Бойко невиданно, витиевато выругался.
— О! Да вы мастер, Александр Иванович.
— А что? Нормальный русский язык. Было бы к месту. Не надо быть ханжами.
— Но все же это как-то…
— Не интеллигентно? Это ты хочешь сказать?
— Вроде того.
— Вздор все это. Интеллигентно, не интеллигентно… Как наших отцов в их юности учил добрый дедушка Ленин, интеллигенция — это говно. Однако давай-ка поближе к теме. Мы, понимаешь ли, попусту тратим на них народные средства, лекарства, пищу, уход, силы свои, ночами ради этих уродов не спим. Зачем? В результате молодым не всегда находится место, вон в коридорах на раскладушках лежат.
— А гуманизм, Александр Иванович? Как же гуманизм? Гиппократ тот же, клятва врача…
— Разве ты ее давал?
— Да, а как же, в торжественной обстановке.
— Кто такой Гиппократ? Бог? Государство? Кому ты давал клятву? Народу? Народ — стадо баранов. Государству? Ну, ты видишь, как оно любит свой народ. Кому? Все это мыльные пузыри, Григорич. Забыл, где живешь? Клятва… Пустое сотрясение воздуха — вот что такое твоя клятва.
— Но ведь даже эти полоумные жить хотят.
— Да откуда ты это взял? Не жить они хотят, а жрать и пить за наш с тобой счет. И за счет всех тех, кто честно и много работает, перенапрягается, за счет таких, как ты, дорогой Сергей Григорьевич. Ты у нас прямо какой-то блаженный… Извини за выражение. Клятва, понимаешь. Надо же такое сказать. У нас один такой давал как-то клятву на всю страну, что вот, мол, на рельсы ляжет ради народа. Народ он на рельсы положил, а сам до сих пор процветает.
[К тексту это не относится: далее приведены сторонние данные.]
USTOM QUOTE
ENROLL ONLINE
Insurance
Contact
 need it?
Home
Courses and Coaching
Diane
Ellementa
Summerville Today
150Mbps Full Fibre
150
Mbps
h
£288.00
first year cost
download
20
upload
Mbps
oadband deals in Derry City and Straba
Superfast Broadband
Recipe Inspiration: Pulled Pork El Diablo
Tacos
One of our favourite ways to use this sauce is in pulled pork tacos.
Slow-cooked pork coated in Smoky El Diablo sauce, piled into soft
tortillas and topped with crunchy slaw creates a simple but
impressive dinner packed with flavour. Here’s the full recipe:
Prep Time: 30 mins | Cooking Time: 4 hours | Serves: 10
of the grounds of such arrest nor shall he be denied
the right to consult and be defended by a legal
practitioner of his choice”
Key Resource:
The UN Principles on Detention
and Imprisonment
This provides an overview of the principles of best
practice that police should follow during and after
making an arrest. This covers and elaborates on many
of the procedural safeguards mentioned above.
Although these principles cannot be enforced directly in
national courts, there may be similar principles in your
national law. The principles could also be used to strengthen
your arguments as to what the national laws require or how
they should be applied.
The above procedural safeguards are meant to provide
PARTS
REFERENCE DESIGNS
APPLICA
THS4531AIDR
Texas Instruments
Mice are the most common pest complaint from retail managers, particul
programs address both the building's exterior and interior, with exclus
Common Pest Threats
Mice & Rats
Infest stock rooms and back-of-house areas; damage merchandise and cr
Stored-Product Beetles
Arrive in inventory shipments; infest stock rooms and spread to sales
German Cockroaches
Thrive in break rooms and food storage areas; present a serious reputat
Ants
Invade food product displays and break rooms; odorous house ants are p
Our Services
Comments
Его бы ко мне в отделение, я бы его быстро вылечил… Э, нет, он предпочитает в Германии да Израиле лечиться. Разве не видишь, как живет простой народ, как живут твои насквозь больные пенсионеры? Они всю жизнь работали за гроши от зари до зари, а что имеют? А? Не видишь разве? Ты вот выписываешь лекарства людям. А эти лекарства двадцать лет тому назад в Европе запрещены. Не отменены, Степанов, а запрещены по причине не только их полной бесполезности, но и вреда. А ты их все выписываешь. Потому что не имеешь права выписать человеку хорошее, современное лекарство. Его нет в льготных списках. И не будет! Какой ты у нас гуманист махровый, Степанов. Тебя государство заставляет быть преступником, а ты мне про долг, про какую-то клятву Гиппократа… Не смешно, Степанов? А ты все мурлыкаешь, как твоя терапевтическая кошечка. Как ее зовут?
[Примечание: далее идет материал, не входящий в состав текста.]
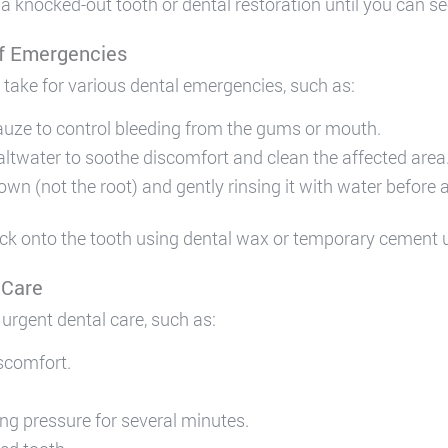
 a knocked-out tooth or dental restoration until you can se
of Emergencies
 take for various dental emergencies, such as:
auze to control bleeding from the gums or mouth.
altwater to soothe discomfort and clean the affected area
n (not the root) and gently rinsing it with water before att
ack onto the tooth using dental wax or temporary cement u
 Care
urgent dental care, such as:
iscomfort.
ing pressure for several minutes.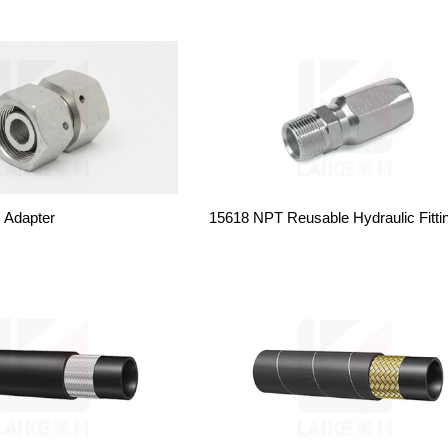
c Adapter
15618 NPT Reusable Hydraulic Fitti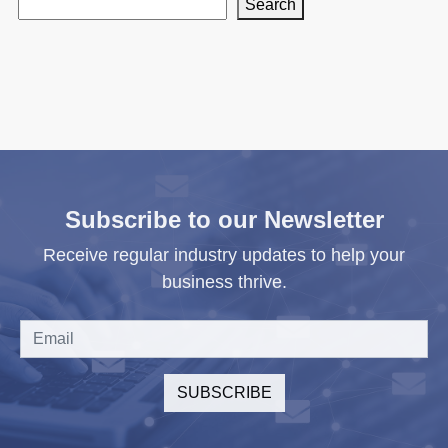
Search
Subscribe to our Newsletter
Receive regular industry updates to help your
business thrive.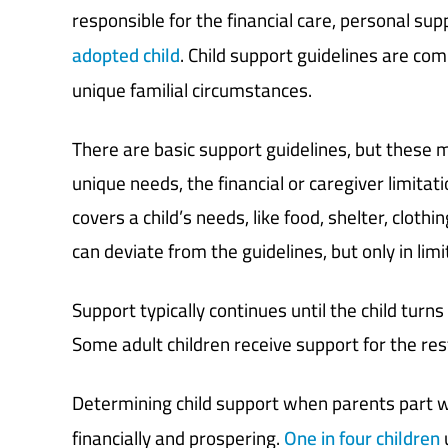
responsible for the financial care, personal supp
adopted child
. Child support guidelines are c
unique familial circumstances.
There are basic support guidelines, but these 
unique needs, the financial or caregiver limitat
covers a child’s needs, like food, shelter, cloth
can deviate from the guidelines, but only in lim
Support typically continues until the child tur
Some adult children receive support for the rest 
Determining child support when parents part w
financially and prospering.
One in four children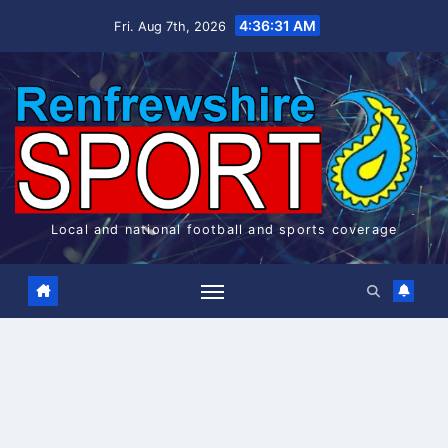
Skip
4:36:31 AM
Fri. Aug 7th, 2026
to
content
Local and national football and sports coverage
— Масяня, — сказал Степанов.
— У меня тоже есть. Майка, по имени моей первой жены. Персидская, громадная, роскошная. Приду усталый, сердечко давит, лягу на диванчик, а она тут как тут — на грудь, и коготками своими точно над сердцем массирует, наверное, знает зоны Захарьина-Геда? Помнет-помнет, помурлыкает — глядишь, тяжесть и боль из сердца ушли. Кошечка… У тебя дома есть такая кошечка?
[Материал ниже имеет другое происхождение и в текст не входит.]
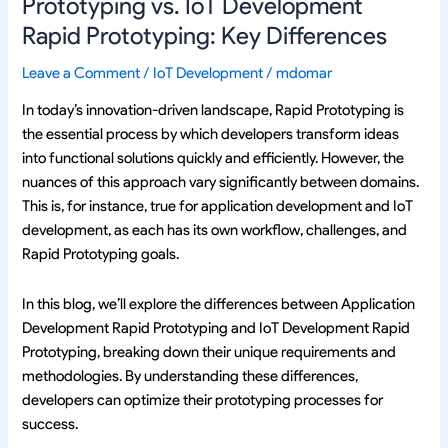
Prototyping vs. IoT Development
Rapid Prototyping: Key Differences
Leave a Comment
/
IoT Development
/
mdomar
In today’s innovation-driven landscape, Rapid Prototyping is
the essential process by which developers transform ideas
into functional solutions quickly and efficiently. However, the
nuances of this approach vary significantly between domains.
This is, for instance, true for application development and IoT
development, as each has its own workflow, challenges, and
Rapid Prototyping goals.
In this blog, we’ll explore the differences between Application
Development Rapid Prototyping and IoT Development Rapid
Prototyping, breaking down their unique requirements and
methodologies. By understanding these differences,
developers can optimize their prototyping processes for
success.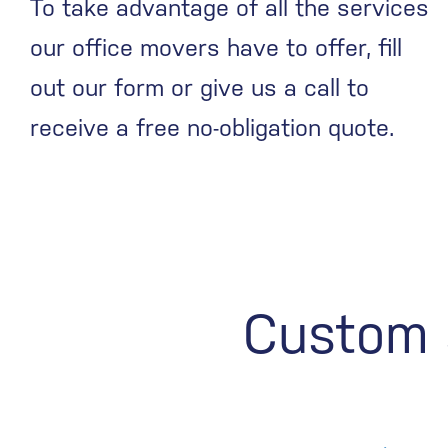
To take advantage of all the services
our office movers have to offer, fill
out our form or give us a call to
receive a free no-obligation quote.
Custom s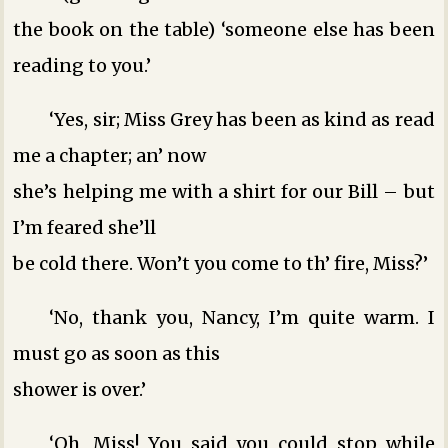
the book on the table) ‘someone else has been
reading to you.’
‘Yes, sir; Miss Grey has been as kind as read
me a chapter; an’ now
she’s helping me with a shirt for our Bill – but
I’m feared she’ll
be cold there. Won’t you come to th’ fire, Miss?’
‘No, thank you, Nancy, I’m quite warm. I
must go as soon as this
shower is over.’
‘Oh, Miss! You said you could stop while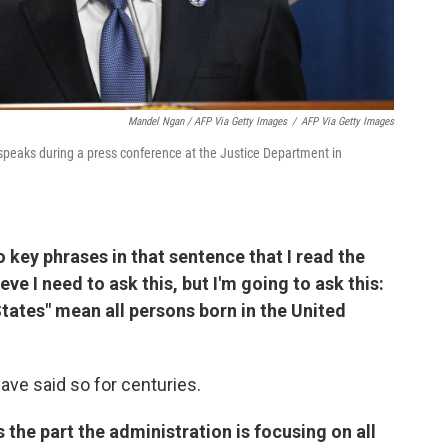
Mandel Ngan / AFP Via Getty Images
/
AFP Via Getty Images
speaks during a press conference at the Justice Department in
o key phrases in that sentence that I read the
lieve I need to ask this, but I'm going to ask this:
States" mean all persons born in the United
have said so for centuries.
s the part the administration is focusing on all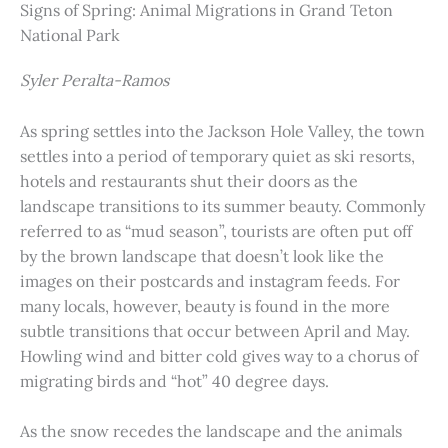
Signs of Spring: Animal Migrations in Grand Teton
National Park
Syler Peralta-Ramos
As spring settles into the Jackson Hole Valley, the town
settles into a period of temporary quiet as ski resorts,
hotels and restaurants shut their doors as the
landscape transitions to its summer beauty. Commonly
referred to as “mud season”, tourists are often put off
by the brown landscape that doesn’t look like the
images on their postcards and instagram feeds. For
many locals, however, beauty is found in the more
subtle transitions that occur between April and May.
Howling wind and bitter cold gives way to a chorus of
migrating birds and “hot” 40 degree days.
As the snow recedes the landscape and the animals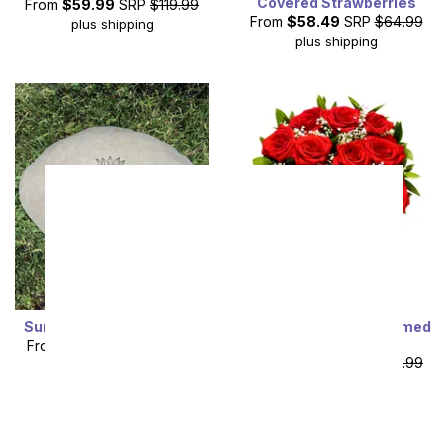
Covered Strawberries
From
$59.99
SRP
$119.99
From
$58.49
SRP
$64.99
plus shipping
plus shipping
Sunflower Garden Stone
One Dozen Long Stemmed
Red Roses
From
$53.99
SRP
$59.99
From
$49.99
SRP
$99.99
plus shipping
plus shipping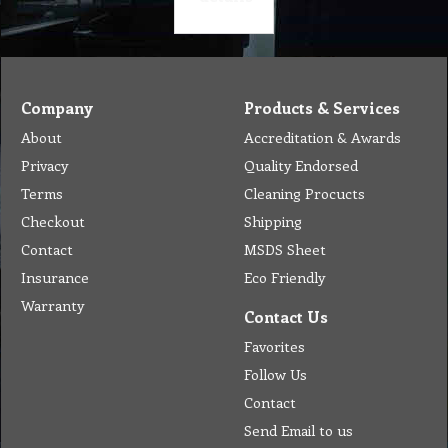
Company
Products & Services
About
Accreditation & Awards
Privacy
Quality Endorsed
Terms
Cleaning Procucts
Checkout
Shipping
Contact
MSDS Sheet
Insurance
Eco Friendly
Warranty
Contact Us
Favorites
Follow Us
Contact
Send Email to us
— Есть. Тоже очень ласковая.
— Кошечка, кисонька… — задумчиво проговорил Бойко. — Особенно хороши задастые кисоньки. Чтобы были непоседливые, веселые и ласковые. А? Как ты думаешь на эти темы?
— Ничего я сейчас на эти темы не думаю.
— Всегда надо думать, Степанов. Это полезно.
— Какие еще будут указания? — тихо спросил Степанов.